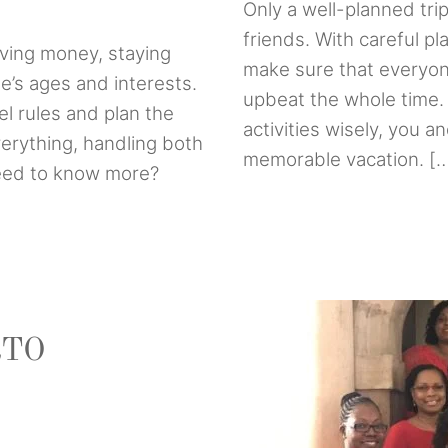
Only a well-planned trip
friends. With careful p
aving money, staying
make sure that everyon
ne’s ages and interests.
upbeat the whole time. 
el rules and plan the
activities wisely, you a
everything, handling both
memorable vacation. [
Need to know more?
RTO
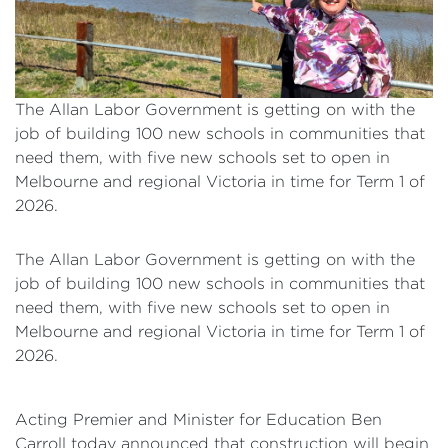
The Allan Labor Government is getting on with the
job of building 100 new schools in communities that
need them, with five new schools set to open in
Melbourne and regional Victoria in time for Term 1 of
2026.
The Allan Labor Government is getting on with the
job of building 100 new schools in communities that
need them, with five new schools set to open in
Melbourne and regional Victoria in time for Term 1 of
2026.
Acting Premier and Minister for Education Ben
Carroll today announced that construction will begin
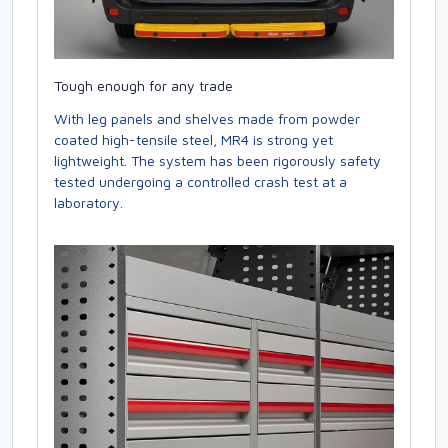
Tough enough for any trade
With leg panels and shelves made from powder
coated high-tensile steel, MR4 is strong yet
lightweight. The system has been rigorously safety
tested undergoing a controlled crash test at a
laboratory.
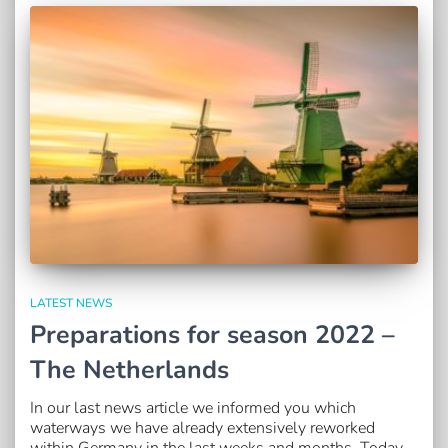
LATEST NEWS
Preparations for season 2022 –
The Netherlands
In our last news article we informed you which
waterways we have already extensively reworked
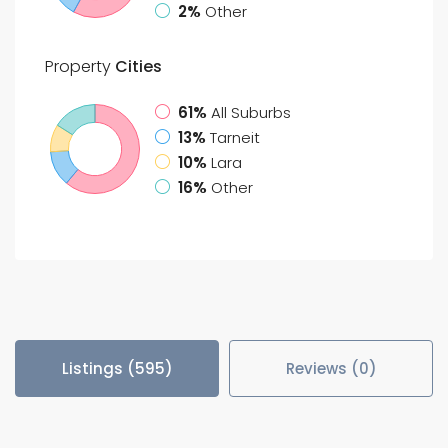
2%
Other
Property
Cities
61%
All Suburbs
13%
Tarneit
10%
Lara
16%
Other
Listings (595)
Reviews (0)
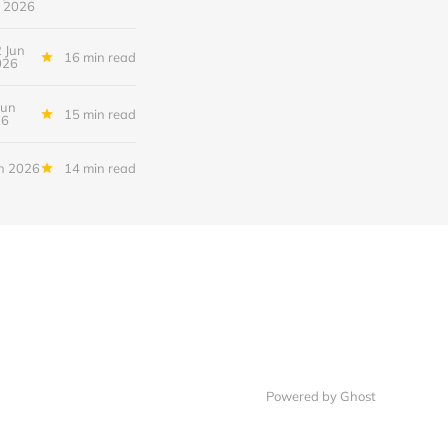
2026
 Jun
16 min read
026
Jun
15 min read
26
n 2026
14 min read
Powered by Ghost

=-=-=

§ TASK DESCRIPTION:
Say how many of the lines above include the string "that", and give no other words.

§ RESULT FOR THIS EXERCISE:
4